- [DESCRIPTION OF THE TASK]: Output the lines below exactly, please, from the first line until the line with "осветим возможные последствия и предложим", counting both.

Extracted page text data:

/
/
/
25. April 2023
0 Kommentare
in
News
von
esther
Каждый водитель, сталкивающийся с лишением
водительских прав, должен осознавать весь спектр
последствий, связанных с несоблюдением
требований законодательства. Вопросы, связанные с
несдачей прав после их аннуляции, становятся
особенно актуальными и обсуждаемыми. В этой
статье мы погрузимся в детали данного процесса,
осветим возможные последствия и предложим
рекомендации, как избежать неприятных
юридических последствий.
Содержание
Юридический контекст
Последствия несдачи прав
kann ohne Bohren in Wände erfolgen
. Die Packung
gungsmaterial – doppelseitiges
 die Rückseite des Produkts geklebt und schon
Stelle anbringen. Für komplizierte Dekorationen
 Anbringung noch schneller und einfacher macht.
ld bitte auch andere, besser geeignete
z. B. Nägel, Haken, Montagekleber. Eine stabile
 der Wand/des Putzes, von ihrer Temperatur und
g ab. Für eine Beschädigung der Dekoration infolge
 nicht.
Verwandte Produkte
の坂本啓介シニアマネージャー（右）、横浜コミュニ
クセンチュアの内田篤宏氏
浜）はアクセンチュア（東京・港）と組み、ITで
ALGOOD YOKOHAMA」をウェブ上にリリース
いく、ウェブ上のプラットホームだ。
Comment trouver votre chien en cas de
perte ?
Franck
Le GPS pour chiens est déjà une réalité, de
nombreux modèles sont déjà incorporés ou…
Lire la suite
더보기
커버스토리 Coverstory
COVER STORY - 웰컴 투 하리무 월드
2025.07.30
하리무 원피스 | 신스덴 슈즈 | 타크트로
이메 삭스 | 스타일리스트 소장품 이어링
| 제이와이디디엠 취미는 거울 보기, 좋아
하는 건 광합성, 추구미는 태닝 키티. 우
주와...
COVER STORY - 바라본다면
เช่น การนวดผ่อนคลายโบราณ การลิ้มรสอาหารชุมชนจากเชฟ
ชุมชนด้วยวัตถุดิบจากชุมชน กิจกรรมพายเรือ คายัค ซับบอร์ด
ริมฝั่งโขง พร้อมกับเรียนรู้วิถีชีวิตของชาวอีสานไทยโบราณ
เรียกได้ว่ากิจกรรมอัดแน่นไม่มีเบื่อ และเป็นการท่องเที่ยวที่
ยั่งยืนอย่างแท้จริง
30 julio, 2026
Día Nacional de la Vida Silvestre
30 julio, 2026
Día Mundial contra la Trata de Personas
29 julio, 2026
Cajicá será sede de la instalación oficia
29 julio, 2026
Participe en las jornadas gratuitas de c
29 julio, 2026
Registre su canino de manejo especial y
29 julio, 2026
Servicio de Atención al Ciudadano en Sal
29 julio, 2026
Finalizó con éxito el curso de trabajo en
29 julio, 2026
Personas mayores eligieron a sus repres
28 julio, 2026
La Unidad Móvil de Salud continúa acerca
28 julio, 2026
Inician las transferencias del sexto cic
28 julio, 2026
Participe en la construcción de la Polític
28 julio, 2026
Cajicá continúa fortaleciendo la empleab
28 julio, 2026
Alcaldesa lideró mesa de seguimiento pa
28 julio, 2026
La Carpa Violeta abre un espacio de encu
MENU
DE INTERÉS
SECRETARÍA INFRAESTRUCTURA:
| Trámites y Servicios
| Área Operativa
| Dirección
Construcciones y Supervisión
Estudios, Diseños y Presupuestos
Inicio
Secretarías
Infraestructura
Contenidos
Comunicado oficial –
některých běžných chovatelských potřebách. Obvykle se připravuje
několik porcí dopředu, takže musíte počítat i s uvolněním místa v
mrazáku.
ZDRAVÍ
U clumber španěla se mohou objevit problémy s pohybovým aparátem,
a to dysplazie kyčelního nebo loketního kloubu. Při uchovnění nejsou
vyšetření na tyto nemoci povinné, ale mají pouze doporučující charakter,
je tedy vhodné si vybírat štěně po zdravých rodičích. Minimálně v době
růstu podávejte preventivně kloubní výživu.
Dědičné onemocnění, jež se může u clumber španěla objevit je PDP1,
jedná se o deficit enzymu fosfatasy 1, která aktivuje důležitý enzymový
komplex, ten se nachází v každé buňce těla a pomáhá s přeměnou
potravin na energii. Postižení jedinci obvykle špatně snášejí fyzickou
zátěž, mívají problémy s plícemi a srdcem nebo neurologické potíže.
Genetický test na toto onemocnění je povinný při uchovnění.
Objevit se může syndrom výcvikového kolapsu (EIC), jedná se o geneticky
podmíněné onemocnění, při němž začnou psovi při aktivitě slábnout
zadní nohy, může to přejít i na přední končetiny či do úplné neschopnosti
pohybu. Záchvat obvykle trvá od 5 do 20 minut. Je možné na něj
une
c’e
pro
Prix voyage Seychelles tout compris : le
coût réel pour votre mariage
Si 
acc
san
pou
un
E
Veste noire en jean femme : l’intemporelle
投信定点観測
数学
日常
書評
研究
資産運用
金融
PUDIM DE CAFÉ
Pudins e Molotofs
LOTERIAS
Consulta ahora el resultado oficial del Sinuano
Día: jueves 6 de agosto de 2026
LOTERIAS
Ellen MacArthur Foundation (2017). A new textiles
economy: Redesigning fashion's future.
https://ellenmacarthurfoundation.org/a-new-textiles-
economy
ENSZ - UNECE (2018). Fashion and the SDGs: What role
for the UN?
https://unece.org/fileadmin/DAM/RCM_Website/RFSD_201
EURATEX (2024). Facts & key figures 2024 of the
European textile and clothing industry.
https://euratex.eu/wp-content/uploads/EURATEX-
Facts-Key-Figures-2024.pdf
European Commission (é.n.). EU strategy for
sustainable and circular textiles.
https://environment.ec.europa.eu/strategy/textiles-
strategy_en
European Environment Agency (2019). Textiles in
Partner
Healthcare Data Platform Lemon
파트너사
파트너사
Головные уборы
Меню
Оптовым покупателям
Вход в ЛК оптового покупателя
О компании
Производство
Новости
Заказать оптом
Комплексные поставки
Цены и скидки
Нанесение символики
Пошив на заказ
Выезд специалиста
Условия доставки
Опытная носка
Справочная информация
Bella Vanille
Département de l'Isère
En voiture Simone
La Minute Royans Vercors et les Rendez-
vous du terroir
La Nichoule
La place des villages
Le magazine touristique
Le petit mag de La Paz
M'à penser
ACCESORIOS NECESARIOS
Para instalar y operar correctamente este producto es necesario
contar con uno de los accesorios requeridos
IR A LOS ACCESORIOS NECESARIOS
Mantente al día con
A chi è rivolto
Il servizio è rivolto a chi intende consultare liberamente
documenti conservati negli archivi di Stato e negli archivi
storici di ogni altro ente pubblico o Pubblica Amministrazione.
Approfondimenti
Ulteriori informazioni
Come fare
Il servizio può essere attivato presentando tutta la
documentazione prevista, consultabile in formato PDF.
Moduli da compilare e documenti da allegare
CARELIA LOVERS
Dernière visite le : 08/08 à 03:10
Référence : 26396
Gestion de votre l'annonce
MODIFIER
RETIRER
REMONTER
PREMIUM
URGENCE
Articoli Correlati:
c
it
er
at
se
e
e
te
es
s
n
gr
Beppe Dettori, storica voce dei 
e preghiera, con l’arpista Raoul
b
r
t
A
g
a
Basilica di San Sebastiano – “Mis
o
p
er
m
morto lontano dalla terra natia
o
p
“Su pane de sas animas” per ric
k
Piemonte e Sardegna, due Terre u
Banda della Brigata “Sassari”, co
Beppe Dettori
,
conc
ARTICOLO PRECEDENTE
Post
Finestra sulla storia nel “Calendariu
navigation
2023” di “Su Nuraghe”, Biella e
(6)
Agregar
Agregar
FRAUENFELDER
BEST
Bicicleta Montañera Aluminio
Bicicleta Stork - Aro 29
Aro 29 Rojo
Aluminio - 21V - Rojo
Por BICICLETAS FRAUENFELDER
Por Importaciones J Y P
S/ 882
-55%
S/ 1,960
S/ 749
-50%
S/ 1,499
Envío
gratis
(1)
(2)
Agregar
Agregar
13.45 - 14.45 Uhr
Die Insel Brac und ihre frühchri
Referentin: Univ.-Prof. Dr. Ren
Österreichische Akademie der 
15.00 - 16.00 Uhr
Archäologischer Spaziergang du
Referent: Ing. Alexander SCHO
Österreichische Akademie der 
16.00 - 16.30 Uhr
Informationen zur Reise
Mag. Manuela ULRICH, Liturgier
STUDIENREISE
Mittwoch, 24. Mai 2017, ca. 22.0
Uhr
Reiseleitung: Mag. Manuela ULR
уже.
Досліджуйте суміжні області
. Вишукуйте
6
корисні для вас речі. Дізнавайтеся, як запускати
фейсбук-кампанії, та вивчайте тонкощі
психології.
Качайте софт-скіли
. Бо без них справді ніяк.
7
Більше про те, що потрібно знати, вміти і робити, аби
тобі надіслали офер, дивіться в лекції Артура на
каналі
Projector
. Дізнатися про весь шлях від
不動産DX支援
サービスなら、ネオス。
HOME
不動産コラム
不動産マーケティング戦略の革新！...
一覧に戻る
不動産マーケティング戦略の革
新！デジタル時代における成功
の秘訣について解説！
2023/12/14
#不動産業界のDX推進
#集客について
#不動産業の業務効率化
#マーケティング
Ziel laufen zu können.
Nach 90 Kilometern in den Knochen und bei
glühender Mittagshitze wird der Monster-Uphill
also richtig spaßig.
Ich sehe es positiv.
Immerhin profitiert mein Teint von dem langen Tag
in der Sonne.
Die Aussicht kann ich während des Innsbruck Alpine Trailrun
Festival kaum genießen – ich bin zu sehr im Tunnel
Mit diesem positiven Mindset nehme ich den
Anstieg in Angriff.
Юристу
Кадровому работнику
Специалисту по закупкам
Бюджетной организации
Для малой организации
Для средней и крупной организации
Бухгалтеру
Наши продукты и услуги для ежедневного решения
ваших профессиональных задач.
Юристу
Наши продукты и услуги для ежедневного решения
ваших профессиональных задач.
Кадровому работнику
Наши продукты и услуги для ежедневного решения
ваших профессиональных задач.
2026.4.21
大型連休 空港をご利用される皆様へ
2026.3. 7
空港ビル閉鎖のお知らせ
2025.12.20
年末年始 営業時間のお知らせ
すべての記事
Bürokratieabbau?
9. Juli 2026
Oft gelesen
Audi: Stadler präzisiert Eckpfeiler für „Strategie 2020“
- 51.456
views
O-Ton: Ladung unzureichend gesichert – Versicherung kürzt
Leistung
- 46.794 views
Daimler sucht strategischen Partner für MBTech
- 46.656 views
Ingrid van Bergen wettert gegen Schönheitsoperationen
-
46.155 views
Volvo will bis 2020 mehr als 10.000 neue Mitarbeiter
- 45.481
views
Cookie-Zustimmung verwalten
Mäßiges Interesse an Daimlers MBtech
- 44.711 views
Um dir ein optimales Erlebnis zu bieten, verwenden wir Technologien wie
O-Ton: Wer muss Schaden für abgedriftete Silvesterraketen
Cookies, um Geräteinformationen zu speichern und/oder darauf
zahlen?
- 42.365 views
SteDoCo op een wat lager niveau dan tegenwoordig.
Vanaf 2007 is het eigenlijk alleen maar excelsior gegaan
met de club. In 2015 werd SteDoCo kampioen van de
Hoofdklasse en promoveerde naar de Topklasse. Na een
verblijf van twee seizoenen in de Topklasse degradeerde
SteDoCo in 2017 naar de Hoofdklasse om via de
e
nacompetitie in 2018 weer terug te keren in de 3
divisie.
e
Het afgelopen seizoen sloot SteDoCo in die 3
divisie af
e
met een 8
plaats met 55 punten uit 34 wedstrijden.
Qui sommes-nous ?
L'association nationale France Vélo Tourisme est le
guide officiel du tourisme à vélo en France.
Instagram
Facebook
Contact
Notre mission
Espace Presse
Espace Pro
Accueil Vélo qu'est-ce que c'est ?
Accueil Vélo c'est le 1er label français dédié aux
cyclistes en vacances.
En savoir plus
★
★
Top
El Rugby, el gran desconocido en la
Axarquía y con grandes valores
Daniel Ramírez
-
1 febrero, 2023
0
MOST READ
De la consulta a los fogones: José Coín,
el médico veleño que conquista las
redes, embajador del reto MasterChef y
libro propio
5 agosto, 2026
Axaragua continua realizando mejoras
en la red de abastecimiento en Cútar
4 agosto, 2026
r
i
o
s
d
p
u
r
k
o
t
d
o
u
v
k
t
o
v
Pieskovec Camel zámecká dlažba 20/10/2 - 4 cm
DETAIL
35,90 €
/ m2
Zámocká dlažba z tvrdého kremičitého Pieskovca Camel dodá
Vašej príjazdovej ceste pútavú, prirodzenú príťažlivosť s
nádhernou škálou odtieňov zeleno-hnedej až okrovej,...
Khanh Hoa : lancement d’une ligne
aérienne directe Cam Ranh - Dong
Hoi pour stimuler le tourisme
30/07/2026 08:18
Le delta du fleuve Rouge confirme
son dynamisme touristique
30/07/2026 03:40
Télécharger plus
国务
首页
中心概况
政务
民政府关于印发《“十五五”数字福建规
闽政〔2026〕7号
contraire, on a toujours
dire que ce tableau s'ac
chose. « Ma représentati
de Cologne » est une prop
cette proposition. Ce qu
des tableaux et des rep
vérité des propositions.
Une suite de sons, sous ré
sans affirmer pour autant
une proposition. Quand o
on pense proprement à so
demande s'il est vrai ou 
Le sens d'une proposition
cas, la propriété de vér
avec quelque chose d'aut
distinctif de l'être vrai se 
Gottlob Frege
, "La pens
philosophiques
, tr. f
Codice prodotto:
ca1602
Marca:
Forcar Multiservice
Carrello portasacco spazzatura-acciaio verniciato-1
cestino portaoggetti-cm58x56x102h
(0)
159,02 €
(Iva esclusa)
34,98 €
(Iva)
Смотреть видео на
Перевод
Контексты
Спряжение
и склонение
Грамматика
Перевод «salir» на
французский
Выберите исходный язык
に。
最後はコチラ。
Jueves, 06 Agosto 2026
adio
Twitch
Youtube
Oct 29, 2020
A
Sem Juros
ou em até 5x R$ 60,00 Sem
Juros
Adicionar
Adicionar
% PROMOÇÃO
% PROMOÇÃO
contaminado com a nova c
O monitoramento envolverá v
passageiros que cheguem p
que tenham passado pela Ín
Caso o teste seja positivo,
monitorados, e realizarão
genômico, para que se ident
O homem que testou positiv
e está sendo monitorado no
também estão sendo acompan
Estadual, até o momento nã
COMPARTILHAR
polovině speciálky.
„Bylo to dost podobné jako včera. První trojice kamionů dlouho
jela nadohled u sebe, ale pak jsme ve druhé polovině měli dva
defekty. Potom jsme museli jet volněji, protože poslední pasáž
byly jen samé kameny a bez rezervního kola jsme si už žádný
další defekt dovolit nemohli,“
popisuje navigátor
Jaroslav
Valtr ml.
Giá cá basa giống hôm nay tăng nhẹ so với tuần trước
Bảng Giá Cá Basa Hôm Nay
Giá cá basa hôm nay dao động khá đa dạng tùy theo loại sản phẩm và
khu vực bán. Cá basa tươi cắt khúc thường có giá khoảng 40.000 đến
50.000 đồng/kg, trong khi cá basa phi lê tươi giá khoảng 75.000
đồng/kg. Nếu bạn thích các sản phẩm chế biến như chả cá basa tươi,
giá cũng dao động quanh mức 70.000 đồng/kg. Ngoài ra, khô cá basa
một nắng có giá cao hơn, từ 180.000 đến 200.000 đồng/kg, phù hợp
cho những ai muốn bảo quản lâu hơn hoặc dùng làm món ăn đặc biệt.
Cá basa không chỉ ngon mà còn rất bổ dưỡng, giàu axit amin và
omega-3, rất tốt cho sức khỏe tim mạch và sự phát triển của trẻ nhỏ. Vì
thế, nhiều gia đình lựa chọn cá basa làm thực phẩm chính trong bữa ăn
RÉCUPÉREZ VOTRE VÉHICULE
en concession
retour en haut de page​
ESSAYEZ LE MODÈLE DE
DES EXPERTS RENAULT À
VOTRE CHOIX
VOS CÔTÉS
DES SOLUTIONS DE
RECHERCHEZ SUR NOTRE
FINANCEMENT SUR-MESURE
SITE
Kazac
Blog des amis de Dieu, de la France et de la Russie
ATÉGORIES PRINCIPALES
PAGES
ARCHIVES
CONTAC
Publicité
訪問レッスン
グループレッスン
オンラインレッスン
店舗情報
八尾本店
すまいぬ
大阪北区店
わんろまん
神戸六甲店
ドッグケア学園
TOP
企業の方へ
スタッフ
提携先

- [RESPONSE BOX]:
/
/
/
25. April 2023
0 Kommentare
in
News
von
esther
Каждый водитель, сталкивающийся с лишением
водительских прав, должен осознавать весь спектр
последствий, связанных с несоблюдением
требований законодательства. Вопросы, связанные с
несдачей прав после их аннуляции, становятся
особенно актуальными и обсуждаемыми. В этой
статье мы погрузимся в детали данного процесса,
осветим возможные последствия и предложим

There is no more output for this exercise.